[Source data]
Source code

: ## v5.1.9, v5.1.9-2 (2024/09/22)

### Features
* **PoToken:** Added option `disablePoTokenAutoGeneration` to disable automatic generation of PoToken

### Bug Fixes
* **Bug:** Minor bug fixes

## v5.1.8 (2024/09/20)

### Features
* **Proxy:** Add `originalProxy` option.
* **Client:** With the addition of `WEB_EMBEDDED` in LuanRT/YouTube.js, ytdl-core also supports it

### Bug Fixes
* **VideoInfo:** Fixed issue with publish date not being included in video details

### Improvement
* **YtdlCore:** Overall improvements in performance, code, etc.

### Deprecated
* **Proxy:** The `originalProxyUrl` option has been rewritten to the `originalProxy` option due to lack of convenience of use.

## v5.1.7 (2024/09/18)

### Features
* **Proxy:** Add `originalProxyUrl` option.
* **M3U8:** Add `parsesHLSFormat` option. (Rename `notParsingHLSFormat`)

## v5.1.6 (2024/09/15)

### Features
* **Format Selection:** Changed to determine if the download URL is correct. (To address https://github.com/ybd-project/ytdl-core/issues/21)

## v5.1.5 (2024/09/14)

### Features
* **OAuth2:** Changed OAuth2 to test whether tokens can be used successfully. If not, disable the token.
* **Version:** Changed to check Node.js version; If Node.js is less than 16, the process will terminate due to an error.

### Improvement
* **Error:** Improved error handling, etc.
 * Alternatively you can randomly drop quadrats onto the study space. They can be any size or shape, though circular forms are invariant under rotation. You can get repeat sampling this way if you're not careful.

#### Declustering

* [What is expected]: Please substitute "Additions" for every "Features" in the items, and give them back with nothing else changed.

* [Your response]:
Source code

: ## v5.1.9, v5.1.9-2 (2024/09/22)

### Additions
* **PoToken:** Added option `disablePoTokenAutoGeneration` to disable automatic generation of PoToken

### Bug Fixes
* **Bug:** Minor bug fixes

## v5.1.8 (2024/09/20)

### Additions
* **Proxy:** Add `originalProxy` option.
* **Client:** With the addition of `WEB_EMBEDDED` in LuanRT/YouTube.js, ytdl-core also supports it

### Bug Fixes
* **VideoInfo:** Fixed issue with publish date not being included in video details

### Improvement
* **YtdlCore:** Overall improvements in performance, code, etc.

### Deprecated
* **Proxy:** The `originalProxyUrl` option has been rewritten to the `originalProxy` option due to lack of convenience of use.

## v5.1.7 (2024/09/18)

### Additions
* **Proxy:** Add `originalProxyUrl` option.
* **M3U8:** Add `parsesHLSFormat` option. (Rename `notParsingHLSFormat`)

## v5.1.6 (2024/09/15)

### Additions
* **Format Selection:** Changed to determine if the download URL is correct. (To address https://github.com/ybd-project/ytdl-core/issues/21)

## v5.1.5 (2024/09/14)

### Additions
* **OAuth2:** Changed OAuth2 to test whether tokens can be used successfully. If not, disable the token.
* **Version:** Changed to check Node.js version; If Node.js is less than 16, the process will terminate due to an error.

### Improvement
* **Error:** Improved error handling, etc.
 * Alternatively you can randomly drop quadrats onto the study space. They can be any size or shape, though circular forms are invariant under rotation. You can get repeat sampling this way if you're not careful.

#### Declustering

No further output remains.